Case ID: ad_268/html/0938-02.html
Source: Caselaw Access Project
Author: {"author": "", "license": "Public Domain", "url": "https://static.case.law/"}
Date Created: 2024-08-24T03:29:51.129683

Johanna M. Rodgers, as Administratrix of the Estate of Charles A. Rodgers, Deceased, Respondent, v. Schenectady Railway Company, Appellant, et al., Defendants.

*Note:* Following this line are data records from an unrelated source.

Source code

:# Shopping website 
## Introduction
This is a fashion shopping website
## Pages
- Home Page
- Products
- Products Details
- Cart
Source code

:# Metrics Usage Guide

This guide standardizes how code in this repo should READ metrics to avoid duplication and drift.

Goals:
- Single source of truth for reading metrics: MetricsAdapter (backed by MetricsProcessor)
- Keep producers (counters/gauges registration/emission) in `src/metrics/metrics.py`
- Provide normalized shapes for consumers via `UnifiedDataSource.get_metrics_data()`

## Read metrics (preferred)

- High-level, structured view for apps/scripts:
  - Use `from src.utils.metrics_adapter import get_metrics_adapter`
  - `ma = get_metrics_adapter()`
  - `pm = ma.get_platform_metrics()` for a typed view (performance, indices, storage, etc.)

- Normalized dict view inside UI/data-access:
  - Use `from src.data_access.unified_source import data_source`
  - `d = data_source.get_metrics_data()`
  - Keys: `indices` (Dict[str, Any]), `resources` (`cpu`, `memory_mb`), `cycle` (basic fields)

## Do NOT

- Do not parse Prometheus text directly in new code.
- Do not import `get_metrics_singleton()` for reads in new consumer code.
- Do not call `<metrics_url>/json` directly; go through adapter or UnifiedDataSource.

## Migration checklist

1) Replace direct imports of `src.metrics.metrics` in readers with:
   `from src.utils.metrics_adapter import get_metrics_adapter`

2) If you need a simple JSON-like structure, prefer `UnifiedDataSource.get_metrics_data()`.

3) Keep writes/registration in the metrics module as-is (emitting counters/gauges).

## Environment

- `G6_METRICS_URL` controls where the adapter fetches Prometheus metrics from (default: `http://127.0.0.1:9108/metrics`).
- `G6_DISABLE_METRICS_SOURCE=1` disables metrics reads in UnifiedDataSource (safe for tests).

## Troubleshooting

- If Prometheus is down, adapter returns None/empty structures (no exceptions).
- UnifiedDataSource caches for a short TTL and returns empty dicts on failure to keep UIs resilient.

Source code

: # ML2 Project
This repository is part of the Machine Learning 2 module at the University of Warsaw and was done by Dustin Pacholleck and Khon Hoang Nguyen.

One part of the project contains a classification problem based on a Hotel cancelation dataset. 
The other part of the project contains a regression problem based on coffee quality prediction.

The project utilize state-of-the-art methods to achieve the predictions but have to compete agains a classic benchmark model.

   Appeal by the defendant Schenectady Railway Company from a judgment of the Supreme Court entered in the Albany County clerk’s office on the 2d day of December, 1943, upon the verdict of a jury, in favor of plaintiff against the defendants for the sum of $26,387.17, and from an order, entered on the same date, denying the motion of defendant-appellant to set aside the verdict and for a new trial. The action is for damages for conscious pain and suffering and death of plaintiff’s intestate, caused by a collision between an automobile in which he was riding as a passenger and a bus of the defendant-appellant. The ear in which the decedent was riding was proceeding easterly on Central Avenue, a four-strip concrete street, in the city of Albany on the early morning of January 27, 1943. In attempting to pass a truck, it skidded on icy pavement in the center of the street on the northerly side of the highway in the path of the bus, which was proceeding westerly. ' The plaintiff claimed that the car stopped and stood still for about three seconds while the bus proceeded in its westerly course and then struck the car. There is also proof that the car slid into the pathway of the bus and was struck while still moving. An ordinance of the city of Albany fixed the speed limit for the bus at twenty miles per hour and there is testimony that it was proceeding as fast as forty miles per hour. These and other issues of fact presented a jury question resulting in a verdict in favor of plaintiff against both the Schenectady Railway Company and the driver of the car in which decedent was riding. The appellant raises a question as to certain of its requests to charge which were refused by the trial court. We find no error in such refusals. Judgment and order affirmed, with costs. All concur.